Basically, I suspect either BCJD or the news reporting made a (factual) mistake in the suicide note.
Many of the articles contain aphrase like this: “…cites the writings of Emile Durkheim, a philosopher and psychologist. The young man said Durkheim called suicide "an inner direction of homicidal feelings against someone else."
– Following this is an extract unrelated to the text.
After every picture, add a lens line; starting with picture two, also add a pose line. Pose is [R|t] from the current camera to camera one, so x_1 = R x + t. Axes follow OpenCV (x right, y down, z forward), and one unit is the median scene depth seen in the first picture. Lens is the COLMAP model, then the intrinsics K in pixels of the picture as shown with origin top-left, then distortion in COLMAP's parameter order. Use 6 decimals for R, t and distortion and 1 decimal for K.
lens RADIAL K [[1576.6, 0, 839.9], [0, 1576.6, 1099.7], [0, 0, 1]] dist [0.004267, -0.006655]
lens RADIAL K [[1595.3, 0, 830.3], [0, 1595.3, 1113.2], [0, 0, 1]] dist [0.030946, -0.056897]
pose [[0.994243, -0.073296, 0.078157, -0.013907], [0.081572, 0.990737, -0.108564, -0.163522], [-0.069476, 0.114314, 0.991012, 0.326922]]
So - I got hung up on this awhile for no good reason. I tracked down Durkheim’s book
On Suicide (1897) and read it. Hmm, nowhere does he say anything like the above quote attributed to him. In fact, because Durkheim is known as the father of
sociology, not psychology, his insight and ideas about suicide came at it from the view that suicide is a result of social/societal stressors, not an individual’s psychological state.
So, who DID say something like ‘suicide is a homicidal impulse directed at oneself”?
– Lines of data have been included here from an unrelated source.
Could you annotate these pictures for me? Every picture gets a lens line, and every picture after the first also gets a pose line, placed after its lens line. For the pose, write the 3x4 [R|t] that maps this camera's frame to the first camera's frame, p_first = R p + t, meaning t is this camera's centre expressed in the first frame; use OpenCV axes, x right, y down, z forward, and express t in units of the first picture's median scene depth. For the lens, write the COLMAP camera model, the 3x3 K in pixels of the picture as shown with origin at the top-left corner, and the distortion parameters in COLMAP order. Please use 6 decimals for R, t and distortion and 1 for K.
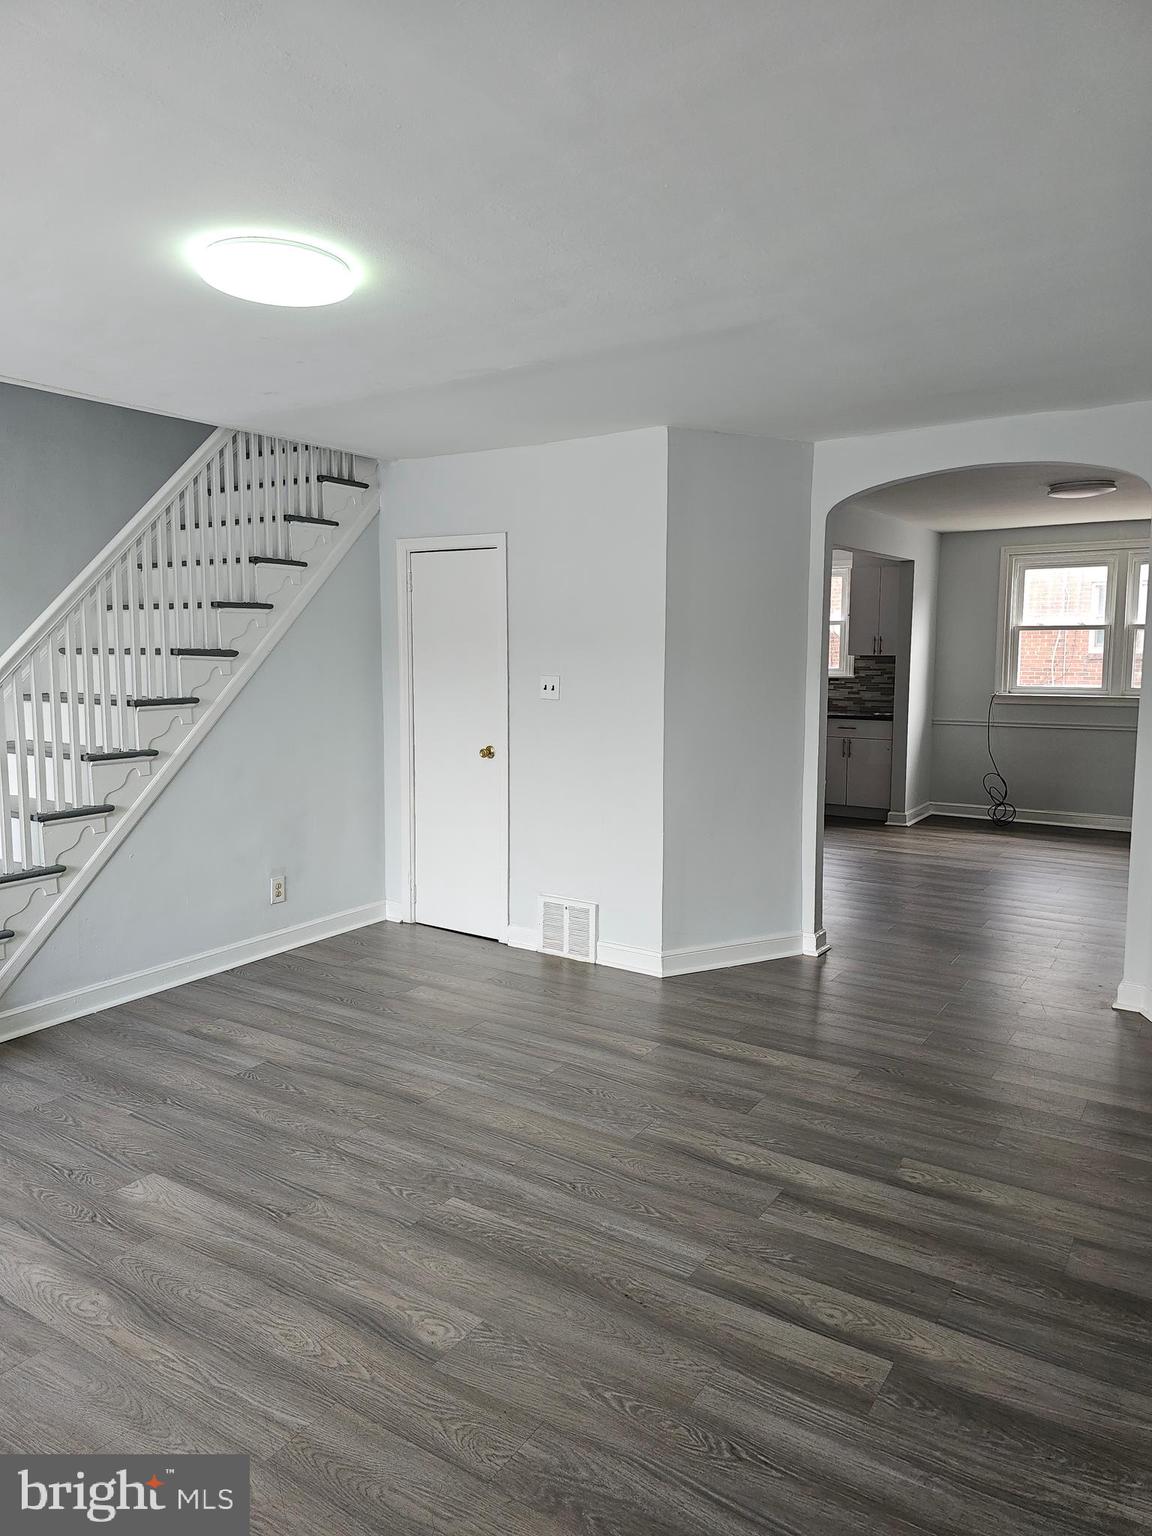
lens RADIAL K [[1028.7, 0, 583.4], [0, 1028.7, 756.4], [0, 0, 1]] dist [0.070232, -0.063420]
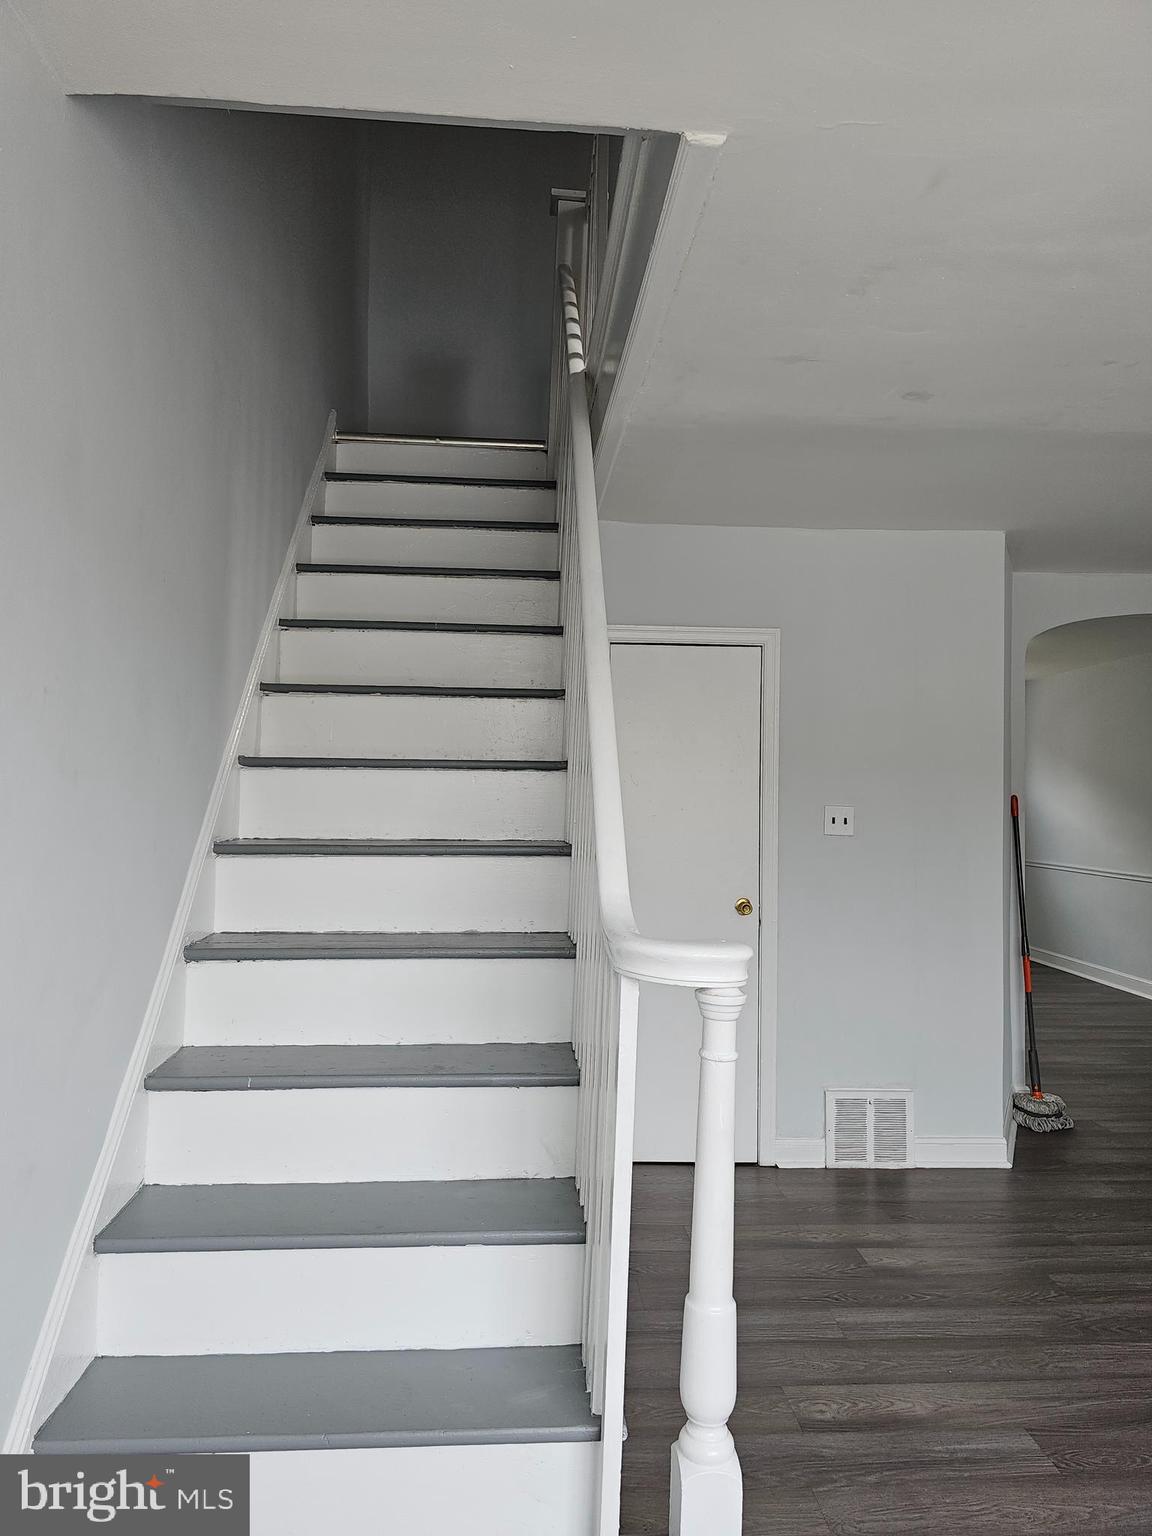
lens RADIAL K [[1045.4, 0, 577.0], [0, 1045.4, 761.6], [0, 0, 1]] dist [0.056897, -0.042264]
pose [[0.793872, 0.028255, 0.607429, -0.827243], [0.053908, 0.991717, -0.116585, -0.033478], [-0.605691, 0.125299, 0.785773, 0.567484]]
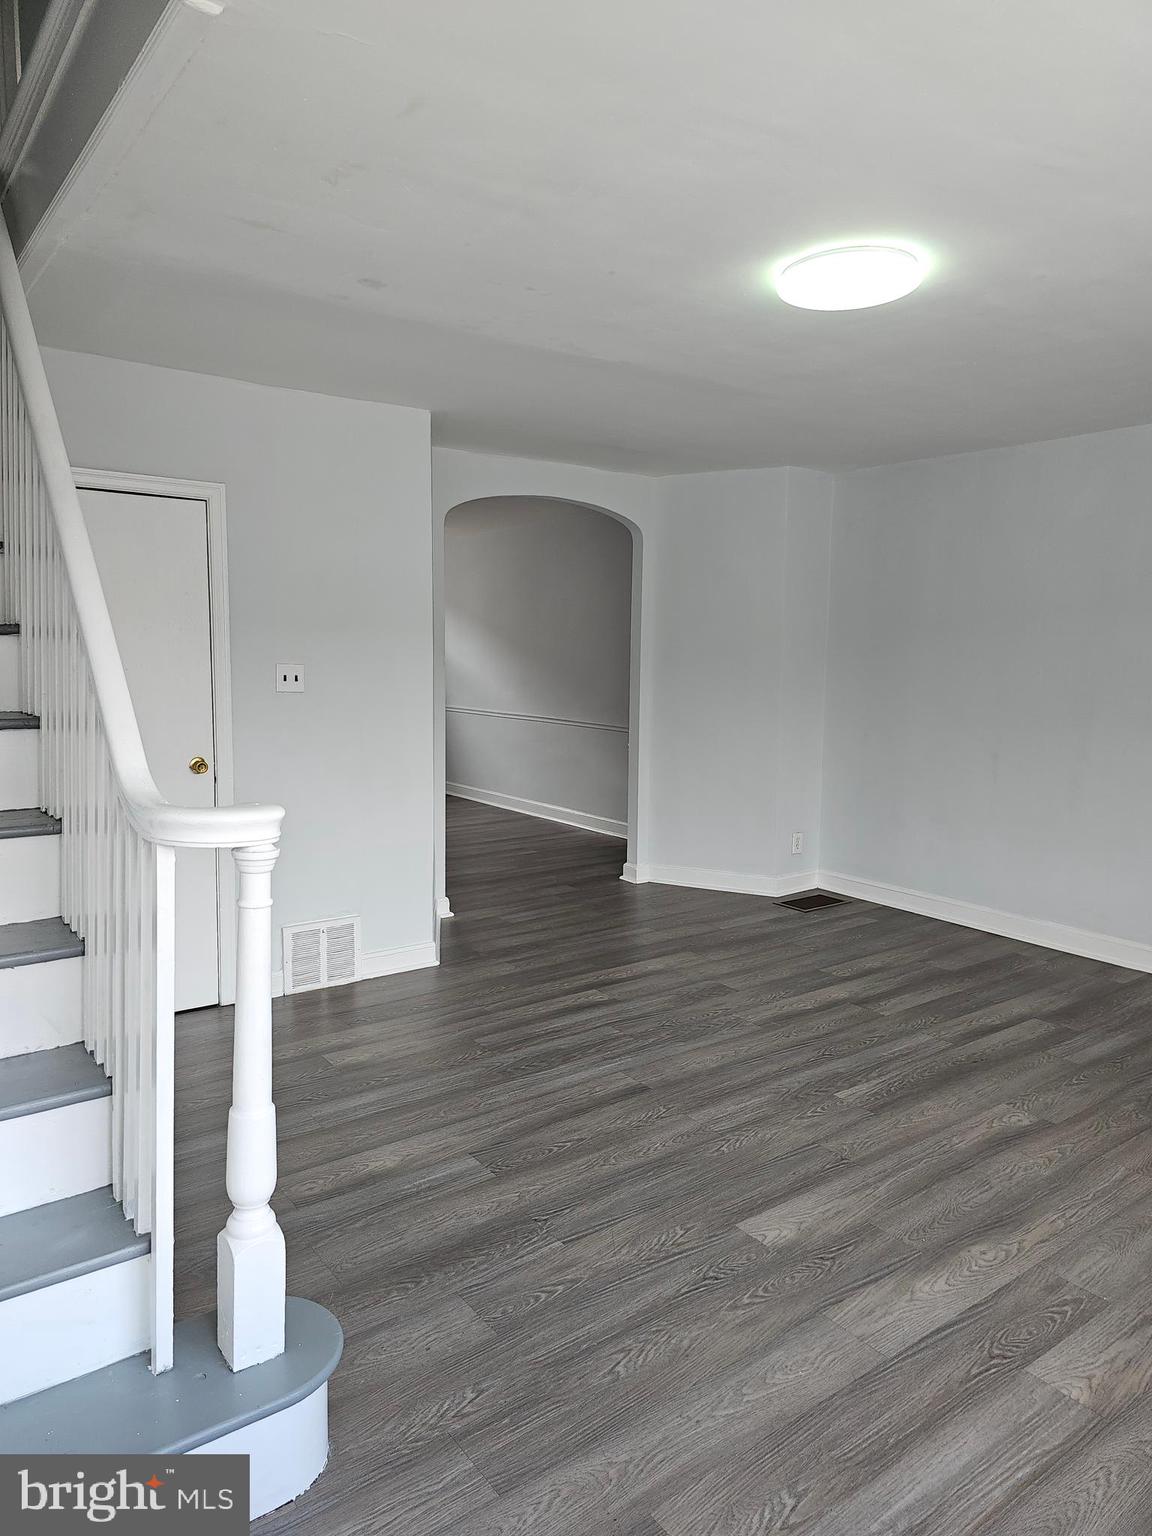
lens RADIAL K [[1033.2, 0, 593.6], [0, 1033.2, 754.8], [0, 0, 1]] dist [0.072691, -0.072749]
pose [[0.338856, -0.094479, 0.936083, -0.898212], [0.092075, 0.993499, 0.066944, -0.045811], [-0.936322, 0.063505, 0.345352, 0.568837]]
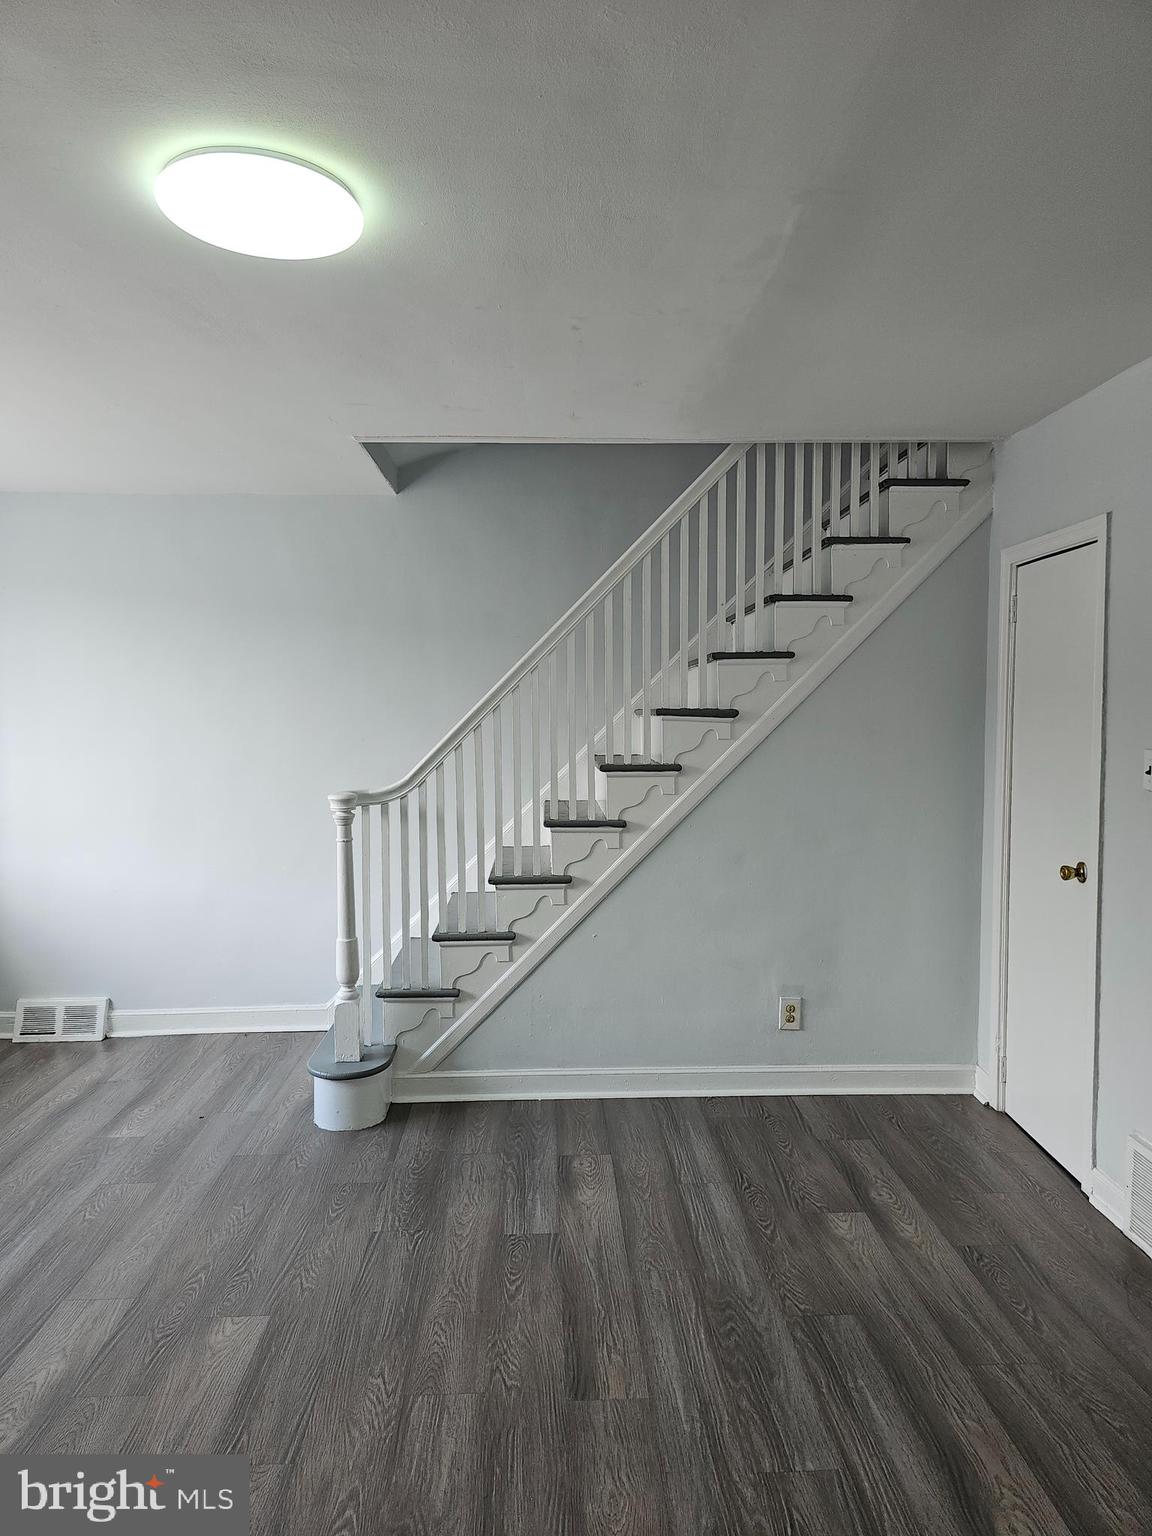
lens RADIAL K [[1028.7, 0, 583.4], [0, 1028.7, 756.4], [0, 0, 1]] dist [0.070232, -0.063420]
pose [[0.577187, 0.033762, -0.815914, 0.302673], [-0.085864, 0.996116, -0.019523, -0.044180], [0.812085, 0.081326, 0.577844, 0.492455]]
Turns out to be Karl Menninger, in his paper “Psychoanalytic aspects of suicide” (1933), expanded upon in his 1938 book
Man Against Himself; eg:
Discovering Menninger had been the source, rather than Durkheim, led me to wonder whether BCJD had been a patient at the Menninger Clinic, based in Topeka, Kansas, until the 1980s (it then moved to Houston). Their records are available at the
Kansas Historical Society. (Which also seems to indicate they have patient records, but of course the average WSer likely won’t be able to access those.)
So that’s the mildly interesting thing! I totally get that it doesn’t move the needle on this case at all.
As an aside, both Durkheim and Menninger’s books are more than mildly interesting (especially Menninger’s)! They have very different approaches and perspectives in their theories of suicide, so it was informative to read both.